"...I, the LORD your God, am a jealous God, punishing the children for the sin of the fathers to the third and fourth generation of those who hate me..." [Deuteronomy 5:8-10]

Thursday, November 16, 2006


For the longest time, I've been trying to come up with a word to describe the "Religionist" behaviour of saying and believing things which are blatantly untrue.

Take for example the recent changes to the law regarding rape in Pakistan. Until now, four male witnesses were needed for a charge to succeed. Otherwise, a woman complaining of rape would face the very serious charge of adultery. This brough an utterly ludicrous reaction from some Fundamentalists:

Islamist lawmakers walked out of parliament, boycotting the vote, after leader Maulana Fazal-ur-Rehman told the assembly the change to the law would encourage free sex.

"This is an attempt to create a free sex zone in Pakistan," he said.
The mind boggles.

Now, Mr Fazal-ur-Rehman isn't lying here, because he fervantly believes what he is saying to be true.

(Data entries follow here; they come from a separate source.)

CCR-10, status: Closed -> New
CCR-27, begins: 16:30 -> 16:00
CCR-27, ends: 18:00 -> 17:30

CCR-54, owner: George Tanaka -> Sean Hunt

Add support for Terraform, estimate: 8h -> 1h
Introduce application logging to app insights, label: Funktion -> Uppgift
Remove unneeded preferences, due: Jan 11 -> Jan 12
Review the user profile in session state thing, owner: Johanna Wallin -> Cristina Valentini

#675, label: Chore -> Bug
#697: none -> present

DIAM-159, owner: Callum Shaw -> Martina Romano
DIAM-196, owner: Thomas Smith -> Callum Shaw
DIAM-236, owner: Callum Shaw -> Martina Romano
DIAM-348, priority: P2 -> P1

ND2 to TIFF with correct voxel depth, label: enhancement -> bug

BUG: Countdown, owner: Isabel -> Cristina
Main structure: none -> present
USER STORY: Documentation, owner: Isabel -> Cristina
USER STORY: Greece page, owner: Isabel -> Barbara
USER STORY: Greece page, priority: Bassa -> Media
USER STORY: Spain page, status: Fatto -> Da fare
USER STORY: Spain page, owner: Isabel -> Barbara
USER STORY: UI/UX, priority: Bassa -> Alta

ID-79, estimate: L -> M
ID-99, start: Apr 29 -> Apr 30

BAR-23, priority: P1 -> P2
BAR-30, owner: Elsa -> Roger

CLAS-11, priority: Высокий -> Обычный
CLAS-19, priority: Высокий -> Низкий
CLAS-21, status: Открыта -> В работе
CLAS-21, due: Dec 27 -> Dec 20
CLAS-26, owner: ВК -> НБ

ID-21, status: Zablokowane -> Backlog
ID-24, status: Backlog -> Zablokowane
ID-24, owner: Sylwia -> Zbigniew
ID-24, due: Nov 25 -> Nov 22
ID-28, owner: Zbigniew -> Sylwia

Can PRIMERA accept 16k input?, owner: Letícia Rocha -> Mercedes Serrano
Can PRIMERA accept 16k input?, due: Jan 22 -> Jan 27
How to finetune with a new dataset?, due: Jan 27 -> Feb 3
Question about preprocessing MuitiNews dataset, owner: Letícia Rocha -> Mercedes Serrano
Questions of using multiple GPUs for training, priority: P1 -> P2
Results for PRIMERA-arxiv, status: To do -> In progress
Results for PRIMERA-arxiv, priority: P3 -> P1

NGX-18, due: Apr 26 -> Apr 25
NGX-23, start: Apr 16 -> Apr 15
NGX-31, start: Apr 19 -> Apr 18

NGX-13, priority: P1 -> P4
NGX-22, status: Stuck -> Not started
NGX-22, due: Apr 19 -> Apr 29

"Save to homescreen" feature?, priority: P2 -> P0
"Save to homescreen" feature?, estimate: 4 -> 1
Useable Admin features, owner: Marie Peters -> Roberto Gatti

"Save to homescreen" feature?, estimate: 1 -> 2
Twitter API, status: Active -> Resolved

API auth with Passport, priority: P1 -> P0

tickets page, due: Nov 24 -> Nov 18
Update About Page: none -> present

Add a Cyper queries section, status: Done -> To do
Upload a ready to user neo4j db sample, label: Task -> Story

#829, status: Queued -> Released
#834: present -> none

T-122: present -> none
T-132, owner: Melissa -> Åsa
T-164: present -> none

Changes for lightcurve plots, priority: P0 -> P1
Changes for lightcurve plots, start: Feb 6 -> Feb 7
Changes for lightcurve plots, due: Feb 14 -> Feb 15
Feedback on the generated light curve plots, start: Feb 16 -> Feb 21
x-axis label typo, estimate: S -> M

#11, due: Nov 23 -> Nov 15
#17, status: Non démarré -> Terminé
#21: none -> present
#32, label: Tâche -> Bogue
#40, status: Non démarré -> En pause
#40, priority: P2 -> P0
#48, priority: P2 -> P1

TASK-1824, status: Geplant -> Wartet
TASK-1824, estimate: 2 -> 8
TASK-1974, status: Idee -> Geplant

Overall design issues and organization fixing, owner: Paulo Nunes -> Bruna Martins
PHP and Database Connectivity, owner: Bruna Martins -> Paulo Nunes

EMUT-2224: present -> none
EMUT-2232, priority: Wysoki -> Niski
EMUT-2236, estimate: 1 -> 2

But what does one call this extreme level of cognitive dissonance?

I recently came across a description of what is known as "Tolstoy Sydrome" which seems to fit the bill. It's named after description by that great Russian author:
"The most difficult subjects can be explained to the most slow-witted man if he has not formed any idea of them already; but the simplest thing cannot be made clear to the most intelligent man if he is firmly persuaded that he knows already, without a shadow of doubt, what is laid before him."
The concept of accepting two mutually contradictory opinions (that tightening rape laws will lead to free sex) was beautifully described by George Orwell in his seminal novel 1984, in his description of Doublethink:
"The power of holding two contradictory beliefs in one's mind simultaneously, and accepting both of them. ... To tell deliberate lies while genuinely believing in them, to forget any fact that has become inconvenient, and then, when it becomes necessary again, to draw it back from oblivion for just so long as it is needed, to deny the existence of objective reality and all the while to take account of the reality which one denies—all this is indispensably necessary."
So, I guess, I don't need a new word. Doublethink and Tolstoy Syndrome (and good old cognative dissonence and blind ignorance) sum up the "religionist" mindset very well.

There's a great example in a recent opinion piece in the wonderfully named Texarkana Gazette, from a chap called Derrell Murphy:
"The liberal Secularists’ actions [in banning school prayer, the public display of the ten commandments, et al.] have overthrown centuries of established legal precedent, based on the Bible."
Whether you believe that prayer in school is bad or good, or the ten commandments should be displayed in public or not, the idea that the legal precedents involved have been "based on the Bible" is just nonsensical. It's wrong, false and untrue. But people keep believing it, because they are told it repeatedly, and because to accept that this is wrong (which as I may have mentioned it is) would demolish their entire argument.

But hey. Such is the world we live in (and, to be fair, and long lived in).